The Kendall tau distance between two permutation is the number of index pairs, for which the two permuations disagree in their order: $$K(\alpha, \beta) := |\{(i, j): i < j.\quad [\alpha(i) < \alpha(j) \wedge \beta(i) > \beta(j)] \vee [\alpha(i) > \alpha(j) \wedge \beta(i) < \beta(j)]\}|$$
For computing the Kendall tau distance, Wikipedia mentions the following technique:
Given two rankings $\tau_1, \tau_2$, it is possible to rename the items such that $\tau_1 = (1, 2, 3, \dots)$. Then, the problem of computing the Kendall tau distance reduces to computing the number of inversions in $\tau_2$.
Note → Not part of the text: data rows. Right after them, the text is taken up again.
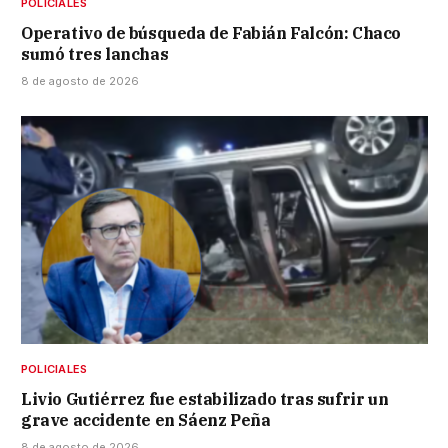
POLICIALES
Operativo de búsqueda de Fabián Falcón: Chaco
sumó tres lanchas
8 de agosto de 2026
POLICIALES
Livio Gutiérrez fue estabilizado tras sufrir un
grave accidente en Sáenz Peña
8 de agosto de 2026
Now let $\alpha = (4, 2, 1, 3)$ and $\beta = (4, 3, 1, 2)$. According to the above definition, $K(\alpha, \beta) = 1$ since only the index pair $(2, 4)$ is a disagreement. However when we use the above technique, we would translate $\beta$ into $(1, 4, 3, 2)$, for which the inversion count is 3. The new $\beta$ is translated using the following mapping, which maps $\alpha$ to the identity permutaion: $4 \to 1, 2\to2, 1\to3, 3\to4$
Now I wonder whether I or the Wikipedia article is wrong? In the latter case, is there still some way to compute the Kendall tau distance in $\mathcal{O}(n \log(n))$ time, i.e. can we still calculate the Kendall tau distance based on inversion counts?